‘Publisher Egmont has called on the government to make more space in the curriculum for reading in schools.’

To slip the confines of reality for 15 or 20 minutes is a superpower too few of our schools are nurturing

For many young people today, books are only for school and exams – the notion of reading for simple pleasure is greatly diminishing.

This week, a survey of 27,000 children and young people carried out by the National Literacy Trust, ahead of Thursday’s World Book Day, found only 52% of eight to 18-year-olds read for pleasure. And just a quarter of those will read daily, dropping 17% from 2015 figures. It is a fact made worse by findings of Nielsen Book Research’s annual survey on British children’s reading habits, which found that as few as 32% of children under 13 are read to daily by an adult, for no other reason than the pure fun of it – this is down from 41% in 2012, with most parents stopping reading to their child by the age of eight.

Initiated by Michael Gove, tougher standards in the new-style GCSEs have, arguably, had an impact. Pupils routinely talk of how they are too tired to read, so swamped are they with homework.

Egmont, the publisher that co-funded the Nielsen survey, has called on the government to make more space in the curriculum for reading in schools – arguing that a decline in adults reading to children has a significant impact on their wellbeing.

In lieu of any government action, what can schools stretched for both time and resources do about a widening breach between children who have a daily diet of reading and those who don’t? It is perhaps first to recognise that where reading is concerned, we can help to create a virtuous circle. Children and teenagers who are read to are more likely to read independently, and those who regularly read for pleasure are in turn more likely to do better in exams. As such, story time shouldn’t be relegated just to primary schools or class readers in English lessons.

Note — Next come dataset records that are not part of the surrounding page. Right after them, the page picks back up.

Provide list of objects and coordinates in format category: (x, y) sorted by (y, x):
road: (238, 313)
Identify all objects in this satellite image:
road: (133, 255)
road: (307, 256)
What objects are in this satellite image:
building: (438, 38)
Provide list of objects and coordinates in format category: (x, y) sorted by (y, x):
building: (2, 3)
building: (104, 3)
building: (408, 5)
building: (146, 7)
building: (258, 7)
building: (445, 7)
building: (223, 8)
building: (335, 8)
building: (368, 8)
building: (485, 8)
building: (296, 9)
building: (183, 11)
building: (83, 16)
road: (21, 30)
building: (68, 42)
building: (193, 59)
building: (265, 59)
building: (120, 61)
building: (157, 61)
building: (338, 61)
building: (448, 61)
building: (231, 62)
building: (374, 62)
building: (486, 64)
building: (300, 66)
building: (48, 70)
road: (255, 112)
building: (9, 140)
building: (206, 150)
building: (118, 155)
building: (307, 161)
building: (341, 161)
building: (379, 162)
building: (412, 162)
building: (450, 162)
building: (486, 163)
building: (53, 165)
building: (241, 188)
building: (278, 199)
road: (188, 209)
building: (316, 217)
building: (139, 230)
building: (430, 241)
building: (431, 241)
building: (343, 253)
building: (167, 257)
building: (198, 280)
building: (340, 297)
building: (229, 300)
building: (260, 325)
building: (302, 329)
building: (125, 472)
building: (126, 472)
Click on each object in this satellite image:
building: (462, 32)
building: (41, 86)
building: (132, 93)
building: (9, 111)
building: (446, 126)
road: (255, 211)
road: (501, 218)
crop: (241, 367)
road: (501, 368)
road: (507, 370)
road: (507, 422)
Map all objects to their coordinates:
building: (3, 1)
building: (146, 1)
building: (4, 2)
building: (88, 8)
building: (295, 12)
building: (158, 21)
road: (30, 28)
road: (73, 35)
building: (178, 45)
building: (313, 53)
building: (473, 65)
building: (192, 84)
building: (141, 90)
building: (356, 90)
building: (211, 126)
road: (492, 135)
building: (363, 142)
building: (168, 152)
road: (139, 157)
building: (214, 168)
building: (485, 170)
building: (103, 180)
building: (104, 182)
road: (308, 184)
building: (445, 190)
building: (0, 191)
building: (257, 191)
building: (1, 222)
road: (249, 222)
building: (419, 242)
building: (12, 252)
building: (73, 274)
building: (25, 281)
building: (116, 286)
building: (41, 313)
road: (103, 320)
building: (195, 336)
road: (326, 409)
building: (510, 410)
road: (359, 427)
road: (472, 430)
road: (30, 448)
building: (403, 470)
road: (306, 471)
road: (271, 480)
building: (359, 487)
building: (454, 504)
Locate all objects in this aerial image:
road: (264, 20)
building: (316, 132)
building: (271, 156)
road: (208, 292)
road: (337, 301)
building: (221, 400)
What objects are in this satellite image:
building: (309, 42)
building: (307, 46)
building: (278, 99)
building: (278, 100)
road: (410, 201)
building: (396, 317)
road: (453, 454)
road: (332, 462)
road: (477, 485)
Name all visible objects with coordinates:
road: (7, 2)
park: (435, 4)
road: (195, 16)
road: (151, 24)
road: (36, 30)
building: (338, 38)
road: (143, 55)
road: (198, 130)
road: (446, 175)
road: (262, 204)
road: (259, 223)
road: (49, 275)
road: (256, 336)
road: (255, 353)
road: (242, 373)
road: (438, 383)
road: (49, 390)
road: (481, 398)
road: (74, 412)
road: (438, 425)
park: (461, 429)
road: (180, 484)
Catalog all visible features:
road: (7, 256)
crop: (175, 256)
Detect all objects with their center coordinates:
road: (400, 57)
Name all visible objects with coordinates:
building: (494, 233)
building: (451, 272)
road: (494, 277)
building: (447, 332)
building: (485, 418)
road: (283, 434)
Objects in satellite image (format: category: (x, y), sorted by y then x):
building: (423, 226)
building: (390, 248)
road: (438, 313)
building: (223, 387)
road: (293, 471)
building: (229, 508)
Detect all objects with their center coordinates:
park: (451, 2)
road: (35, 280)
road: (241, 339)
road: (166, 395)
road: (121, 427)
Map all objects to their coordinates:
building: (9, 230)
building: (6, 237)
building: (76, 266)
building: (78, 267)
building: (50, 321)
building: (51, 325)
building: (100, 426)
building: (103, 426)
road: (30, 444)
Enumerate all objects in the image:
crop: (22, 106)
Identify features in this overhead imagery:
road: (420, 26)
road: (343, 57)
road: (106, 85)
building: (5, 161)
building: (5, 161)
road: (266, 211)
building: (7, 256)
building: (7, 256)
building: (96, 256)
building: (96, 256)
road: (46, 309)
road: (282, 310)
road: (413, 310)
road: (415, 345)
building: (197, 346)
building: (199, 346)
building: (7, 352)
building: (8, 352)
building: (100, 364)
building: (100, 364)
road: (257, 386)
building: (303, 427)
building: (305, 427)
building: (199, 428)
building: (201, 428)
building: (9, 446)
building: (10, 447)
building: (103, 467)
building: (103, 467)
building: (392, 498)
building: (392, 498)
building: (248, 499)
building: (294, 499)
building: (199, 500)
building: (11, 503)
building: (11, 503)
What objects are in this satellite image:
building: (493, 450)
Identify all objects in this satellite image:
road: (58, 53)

The paradox of reading aloud is that it both slows the pace of the school day, giving much needed respite to a timetable that can, at times, feel relentless. At the same time, it can intensify learning – a fact I have been reminded of while reading Benjamin Zephaniah’s Face to a group of 12- to 13-year-olds. The novel charts the story of 15-year-old Martin whose life is forever changed when his face is badly scarred in a car accident. Each fortnight the group has gathered with me, first reading a chapter and then pupils carrying on reading aloud in turns.

We have followed Martin from popular would-be-jock to a much more introspective teenager racked with insecurity. We have debated what sexist expectations are placed on men to bottle up emotions, as well as how damaging these can be – and whether or not the pupils themselves feel constrained by these gender norms. As one boy put it: “It is why more men kill themselves.” Another pupil during the same discussion asked: “Why do boys get into gangs?”

Living through the book enabled them to reflect on what they consider to be one of the most pressing social questions of today, as it affects them. It was a question debated with much more understanding, sensitivity and emotional intelligence than they or adults give them credit for. This is the magic of reading for its own sake.

When done well, reading aloud in the manner of story time can provide one of the best real-life examples of how to debate opinions in public – something so obviously missing in our political discourse. It seems 13-year-olds have a better grasp of the fact that a subjective response holds equal merit to any other. With reading for its own sake, pupils are unburdened from parroting (or forgetting) what is considered the “correct answer”. Instead they are able to see strengths and weaknesses to holding particular positions.

Story time should be no less essential than break time. Why shouldn’t our young be transported elsewhere for 15 to 20 minutes of each day? To blur the lines between a confined reality and a limitless imagination, briefly but daily. And what better way, in our selfie-obsessed age, can we teach them to look beyond themselves, than allowing them to become someone else entirely?

James Baldwin said that by the age of 13 he “had read [himself] out of Harlem”. Today’s young deserve the same imaginative freedom.